EXERCISE: List each line of the material below that contains the word "primary".

EXTRACTED ENTRIES:
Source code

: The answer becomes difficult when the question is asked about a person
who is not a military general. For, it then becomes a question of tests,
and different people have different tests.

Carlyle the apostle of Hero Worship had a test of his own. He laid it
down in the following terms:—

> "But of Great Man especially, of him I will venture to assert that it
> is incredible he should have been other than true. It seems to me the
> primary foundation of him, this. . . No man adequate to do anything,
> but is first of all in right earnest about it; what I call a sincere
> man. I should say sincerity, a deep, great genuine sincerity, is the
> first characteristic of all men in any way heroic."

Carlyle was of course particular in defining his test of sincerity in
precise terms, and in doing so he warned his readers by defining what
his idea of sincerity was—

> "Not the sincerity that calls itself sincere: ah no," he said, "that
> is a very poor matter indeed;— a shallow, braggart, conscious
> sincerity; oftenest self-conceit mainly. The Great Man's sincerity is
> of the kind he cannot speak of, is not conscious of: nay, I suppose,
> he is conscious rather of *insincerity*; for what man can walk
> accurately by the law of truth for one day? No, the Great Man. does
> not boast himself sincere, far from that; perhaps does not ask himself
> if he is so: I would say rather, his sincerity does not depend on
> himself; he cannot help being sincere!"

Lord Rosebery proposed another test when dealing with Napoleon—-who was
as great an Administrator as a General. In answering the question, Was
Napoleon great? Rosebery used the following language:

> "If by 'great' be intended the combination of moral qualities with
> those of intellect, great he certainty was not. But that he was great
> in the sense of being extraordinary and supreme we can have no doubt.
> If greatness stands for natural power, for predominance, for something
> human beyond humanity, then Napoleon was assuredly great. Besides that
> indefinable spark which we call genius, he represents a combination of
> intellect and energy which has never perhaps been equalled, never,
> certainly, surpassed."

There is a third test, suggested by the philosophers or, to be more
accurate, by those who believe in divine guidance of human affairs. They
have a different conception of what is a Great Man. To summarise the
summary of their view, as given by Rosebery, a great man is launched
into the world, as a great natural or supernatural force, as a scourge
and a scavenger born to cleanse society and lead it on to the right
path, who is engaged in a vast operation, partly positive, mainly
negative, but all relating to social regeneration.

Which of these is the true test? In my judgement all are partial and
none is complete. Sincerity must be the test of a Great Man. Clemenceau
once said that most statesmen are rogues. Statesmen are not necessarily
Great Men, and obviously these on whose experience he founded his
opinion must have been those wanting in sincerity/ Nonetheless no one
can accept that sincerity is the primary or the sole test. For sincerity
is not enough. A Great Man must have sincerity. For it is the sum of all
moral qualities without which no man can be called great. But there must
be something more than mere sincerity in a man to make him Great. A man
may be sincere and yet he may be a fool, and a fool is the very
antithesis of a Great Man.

TASK SOLUTION:
> primary foundation of him, this. . . No man adequate to do anything,
can accept that sincerity is the primary or the sole test. For sincerity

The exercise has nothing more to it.